Work to be completed >> A verbatim copy of the listing is needed; pictures are to be left out.
▶
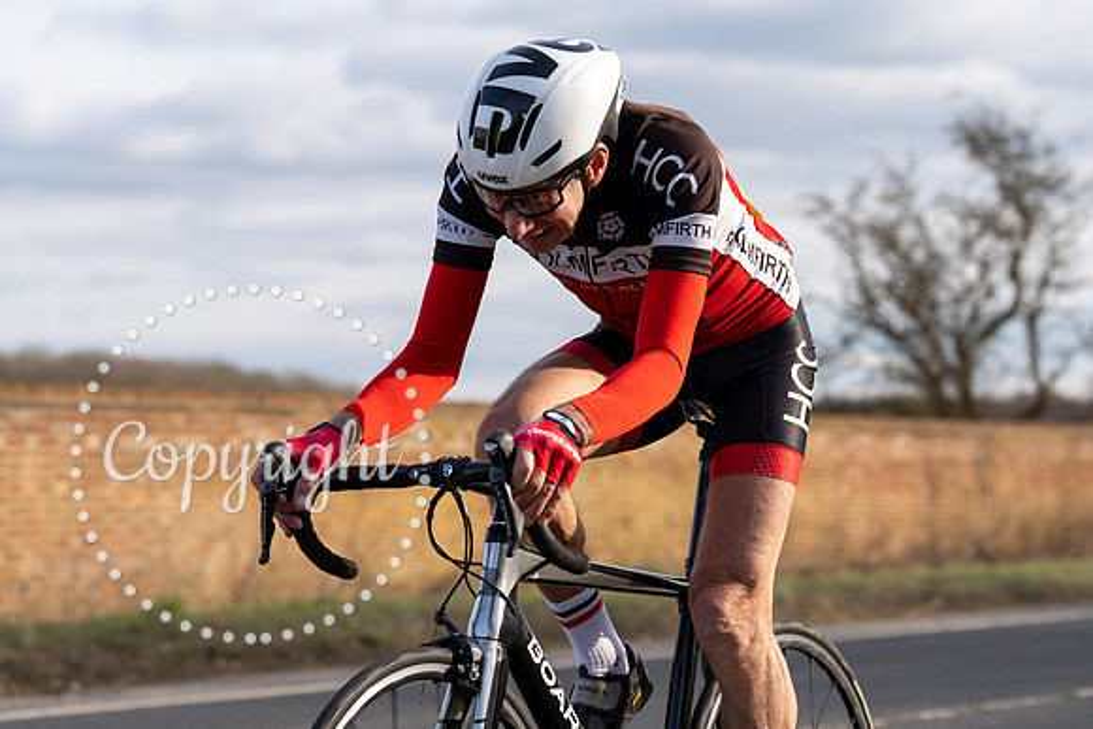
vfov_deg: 13.7
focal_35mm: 100
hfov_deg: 20.4
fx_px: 3028
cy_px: 291
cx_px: 657
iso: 100
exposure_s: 1/800
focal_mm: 83
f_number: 4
◀
Completed task >>
vfov_deg: 13.7
focal_35mm: 100
hfov_deg: 20.4
fx_px: 3028
cy_px: 291
cx_px: 657
iso: 100
exposure_s: 1/800
focal_mm: 83
f_number: 4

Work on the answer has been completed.